▶ [Texto fornecido]:
* * * * * * * * *

Friday, 19 de April de 2024 ISSN 1519-7670 - Ano 24 - nº 1284

Jornalismo de orelhada

Artigo publicado por Felipe A.P.L. Costa, neste Observatório, sobre possível fim da versão impressa da revista Ciência Hoje (ver “Fim da ‘CH’? Seria uma perda irreparável“), do Instituto Ciência Hoje (ICH) em que ele se refere a Scientific American Brasil, pede algumas considerações, por imprecisões e improcedências que podem confundir os leitores.

Inicialmente, Costa diz que “em 3/2, por meio de uma mensagem de correio eletrônico de um colega jornalista, fiquei sabendo da decisão do Instituto Ciência Hoje de suspender a publicação da versão impressa da revista Ciência Hoje”.

A mensagem, segundo Costa, foi assinada pelo físico Alberto Passos Guimarães Filho, diretor-presidente do ICH.

A editora de Ciência Hoje, Alicia Ivanissevich, em comentário no pé do artigo de Costa, neste mesmo Observatório, refuta a versão dele ao dizer: “Informo que a revista Ciência Hoje continua sendo impressa, apesar das dificuldades econômicas que atravessa”.

A primeira questão num caso como este, numa abordagem de jornalismo responsável, teria sido procurar o diretor-presidente do ICH e ouvir a versão que ele tem para o caso, em lugar de simplesmente basear-se numa fonte indireta e levar o assunto avante.

* * * * * * * * *

▶ [Material fornecido]:
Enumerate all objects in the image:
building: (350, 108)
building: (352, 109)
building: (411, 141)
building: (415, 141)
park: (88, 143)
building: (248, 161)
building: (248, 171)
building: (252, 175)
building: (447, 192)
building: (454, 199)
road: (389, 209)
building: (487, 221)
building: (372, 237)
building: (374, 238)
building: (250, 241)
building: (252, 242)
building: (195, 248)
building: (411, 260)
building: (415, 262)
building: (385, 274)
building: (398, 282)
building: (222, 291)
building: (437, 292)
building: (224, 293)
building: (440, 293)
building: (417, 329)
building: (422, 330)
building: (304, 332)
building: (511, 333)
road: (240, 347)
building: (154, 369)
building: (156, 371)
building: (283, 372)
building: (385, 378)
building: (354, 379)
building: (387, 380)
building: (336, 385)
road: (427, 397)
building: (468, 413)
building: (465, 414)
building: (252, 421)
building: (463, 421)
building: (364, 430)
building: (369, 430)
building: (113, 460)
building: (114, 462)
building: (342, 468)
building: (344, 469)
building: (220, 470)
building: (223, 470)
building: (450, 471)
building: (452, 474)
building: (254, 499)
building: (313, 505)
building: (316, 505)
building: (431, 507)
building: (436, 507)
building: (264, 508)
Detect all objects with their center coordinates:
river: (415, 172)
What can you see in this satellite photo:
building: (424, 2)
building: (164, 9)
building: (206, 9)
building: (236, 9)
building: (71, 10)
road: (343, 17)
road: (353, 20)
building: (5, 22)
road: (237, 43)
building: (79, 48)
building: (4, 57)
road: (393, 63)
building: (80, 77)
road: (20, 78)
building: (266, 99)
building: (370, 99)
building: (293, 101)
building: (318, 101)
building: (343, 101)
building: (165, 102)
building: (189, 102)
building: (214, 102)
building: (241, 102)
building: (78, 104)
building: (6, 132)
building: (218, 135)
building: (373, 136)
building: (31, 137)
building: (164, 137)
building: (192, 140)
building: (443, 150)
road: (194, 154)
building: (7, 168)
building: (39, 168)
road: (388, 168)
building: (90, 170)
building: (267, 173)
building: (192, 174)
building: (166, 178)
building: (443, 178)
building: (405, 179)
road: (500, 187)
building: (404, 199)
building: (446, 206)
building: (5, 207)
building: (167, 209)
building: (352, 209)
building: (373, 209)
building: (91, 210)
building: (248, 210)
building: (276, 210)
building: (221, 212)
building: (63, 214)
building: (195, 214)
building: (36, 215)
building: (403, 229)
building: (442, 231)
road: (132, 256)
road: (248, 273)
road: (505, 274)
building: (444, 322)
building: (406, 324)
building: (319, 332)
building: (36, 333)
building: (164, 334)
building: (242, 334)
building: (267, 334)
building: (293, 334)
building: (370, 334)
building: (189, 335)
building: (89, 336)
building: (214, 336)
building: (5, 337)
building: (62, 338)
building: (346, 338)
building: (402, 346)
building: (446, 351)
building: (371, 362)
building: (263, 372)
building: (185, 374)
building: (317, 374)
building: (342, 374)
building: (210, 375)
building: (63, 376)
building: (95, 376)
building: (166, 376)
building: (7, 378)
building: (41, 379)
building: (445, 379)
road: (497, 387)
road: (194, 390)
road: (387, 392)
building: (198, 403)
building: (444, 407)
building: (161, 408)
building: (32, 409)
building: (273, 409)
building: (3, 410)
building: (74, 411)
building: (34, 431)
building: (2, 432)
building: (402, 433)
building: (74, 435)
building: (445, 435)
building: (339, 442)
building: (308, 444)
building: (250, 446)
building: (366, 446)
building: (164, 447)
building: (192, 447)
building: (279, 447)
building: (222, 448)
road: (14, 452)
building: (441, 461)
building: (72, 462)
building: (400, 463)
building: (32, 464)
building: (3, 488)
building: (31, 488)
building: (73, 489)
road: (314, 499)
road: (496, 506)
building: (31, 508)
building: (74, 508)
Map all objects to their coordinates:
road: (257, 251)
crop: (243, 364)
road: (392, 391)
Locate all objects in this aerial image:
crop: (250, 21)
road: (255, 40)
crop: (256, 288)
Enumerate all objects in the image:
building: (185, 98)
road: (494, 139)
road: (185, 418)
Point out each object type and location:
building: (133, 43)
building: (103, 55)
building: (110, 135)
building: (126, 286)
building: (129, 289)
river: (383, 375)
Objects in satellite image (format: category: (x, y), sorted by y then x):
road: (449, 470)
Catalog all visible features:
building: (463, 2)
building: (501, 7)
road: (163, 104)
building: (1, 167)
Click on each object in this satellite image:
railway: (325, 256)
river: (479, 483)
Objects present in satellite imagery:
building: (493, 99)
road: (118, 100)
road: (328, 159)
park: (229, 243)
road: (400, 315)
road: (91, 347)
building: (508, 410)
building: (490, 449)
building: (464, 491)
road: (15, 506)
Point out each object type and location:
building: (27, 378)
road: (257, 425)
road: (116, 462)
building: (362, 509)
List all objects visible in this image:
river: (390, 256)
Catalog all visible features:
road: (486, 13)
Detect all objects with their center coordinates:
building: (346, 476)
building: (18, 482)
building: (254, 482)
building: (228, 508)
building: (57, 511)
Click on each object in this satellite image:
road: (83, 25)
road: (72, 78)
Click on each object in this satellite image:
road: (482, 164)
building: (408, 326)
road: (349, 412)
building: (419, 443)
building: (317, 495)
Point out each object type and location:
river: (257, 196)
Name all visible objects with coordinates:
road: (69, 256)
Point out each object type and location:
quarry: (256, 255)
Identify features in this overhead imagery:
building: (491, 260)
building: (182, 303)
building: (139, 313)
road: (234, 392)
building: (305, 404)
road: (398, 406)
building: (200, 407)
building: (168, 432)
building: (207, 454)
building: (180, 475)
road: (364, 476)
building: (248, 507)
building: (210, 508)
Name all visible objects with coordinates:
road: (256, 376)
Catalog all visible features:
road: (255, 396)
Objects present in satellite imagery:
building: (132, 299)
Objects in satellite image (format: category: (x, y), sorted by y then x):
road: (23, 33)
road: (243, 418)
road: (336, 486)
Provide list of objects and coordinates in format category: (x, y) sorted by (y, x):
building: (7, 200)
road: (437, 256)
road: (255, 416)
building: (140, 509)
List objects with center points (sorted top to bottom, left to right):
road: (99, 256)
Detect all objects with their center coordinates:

* * * * * * * * *

▶ [O que se pede]:
A) No artigo sobre a revista Ciência Hoje, quem assinou a mensagem que, segundo Costa, comunicava a suspensão da versão impressa?
B) Dê continuidade ao artigo sobre o caso da revista Ciência Hoje, a partir da última frase apresentada.

▶ [Respostas por tarefa]:
A) O físico Alberto Passos Guimarães Filho, diretor-presidente do Instituto Ciência Hoje.

B)
Talvez seja necessário considerar, no entanto, que um comportamento básico como este soe como luxo dispensável num jornalismo rarefeito, baseado em expressões como “parece que”, entre outras inconsistências.

Caso esse cuidado tivesse sido adotado, as coisas poderiam ser mais simples. Até porque, no texto atribuído a Guimarães Filho, e reproduzido no artigo, a certa altura está escrito que: “como um dos membros fundadores, e atual diretor-presidente do Instituto, vou continuar me empenhando para que o ICH possa seguir em sua missão pela divulgação científica e pela educação, distribuindo milhões de revistas e instigando novas gerações de crianças e jovens”.

Em outro trecho Guimarães Filho diz, segundo Costa: “diante da crise, tomamos, no fim de 2014, a difícil decisão de não mais produzir Ciência Hoje impressa, mantendo apenas a revista digital, a menos que alguma instituição próxima cubra os cursos de impressão, em troca de assinaturas da revista…”

Em seguida, acrescenta, ainda segundo Costa “solicitamos apoio para a impressão à UFRJ e à UFMG, duas universidades com as quais temos uma tradição de colaboração; ainda não temos uma resposta definitiva”.

O diretor-presidente do ICH está dizendo que a revista impressa vai fechar, ou alertando para a possibilidade de isso ocorrer e, neste sentido, pedindo socorro para que não ocorra?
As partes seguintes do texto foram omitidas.